Fig 3. Examination of the interaction of Rre3, CopR, NrsR and CcaR with Trx in E. coli cells.

Soluble proteins from the E. coli Origami2 strain (Control), the strain expressing only TrxM_C35S (Trx), the strain expressing only a TF and the strain expressing both TrxM_C35S and a TF were separated by non-reducing 12% SDS-PAGE and immunoblot analysis was performed. (A) Rre3, (B) CopR, (C) NrsR and (D) CcaR were detected using a His-tag antibody (left panel) and Trx was detected with S-protein (right panel). ± indicates with or without 100 mM DTT treatment. Black and white arrows indicate the TF monomer and the Trx monomer, respectively.

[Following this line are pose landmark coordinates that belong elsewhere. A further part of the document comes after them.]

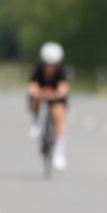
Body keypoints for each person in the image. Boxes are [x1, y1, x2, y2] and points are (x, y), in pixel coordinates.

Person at [28, 42, 70, 171]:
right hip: (41, 96)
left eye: (52, 65)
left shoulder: (61, 72)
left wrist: (55, 94)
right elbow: (32, 86)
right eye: (47, 65)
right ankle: (37, 123)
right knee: (36, 102)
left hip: (56, 98)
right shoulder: (37, 70)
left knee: (58, 116)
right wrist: (38, 93)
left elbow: (64, 88)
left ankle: (59, 153)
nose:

Fig 4. Examination of the interaction of Rre28, Rre37 and SphR with Trx in E. coli cells.

Soluble proteins from the E. coli Origami2 strain (Control), the strain expressing only TrxM_C35S (Trx), the strain expressing only a TF and the strain expressing both TrxM_C35S and a TF were separated by non-reducing 12% SDS-PAGE and immunoblot analysis was performed. (A) Rre28, (B) Rre37 and (C) SphR were detected using a His-tag antibody (left panel) and Trx was detected using S-protein (right panel). ± indicates with or without 100 mM DTT treatment. Black and white arrows indicate the TF monomer and the Trx monomer, respectively.

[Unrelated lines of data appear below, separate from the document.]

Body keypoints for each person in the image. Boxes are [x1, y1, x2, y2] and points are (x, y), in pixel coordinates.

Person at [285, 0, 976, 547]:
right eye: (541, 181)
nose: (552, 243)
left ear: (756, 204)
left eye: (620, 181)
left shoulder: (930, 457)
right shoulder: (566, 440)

Fig 5. Effects of TrxM on the redox state of RpaA, RpaB and ManR.

Purified TFs were treated with oxidizing or reducing agents, modified with NEM or PEG-maleimide, fractionated by non-reducing 15% (for NEM) or 12% (for PEG maleimide) SDS-PAGE and stained with CBB. RpaA modified with NEM (A) or PEG-maleimide (B), RpaB modified with NEM (C) or PEG-maleimide (D), ManR modified with NEM (E) or PEG-maleimide (F). TFs (5 μM) were incubated with 100 mM DTT, H₂O₂ (1 or 10 mM) or aldrithiol (100 μM). Oxidized TFs were reduced by 100 mM DTT or TrxM (0.5 or 5 μM) with indicated concentration of DTT. After precipitation with 10% (w/v) trichloroacetic acid, TFs were subjected to the thiol modification using NEM or PEG-maleimide. Ox and Red indicate the oxidized and reduced forms of a TF, respectively.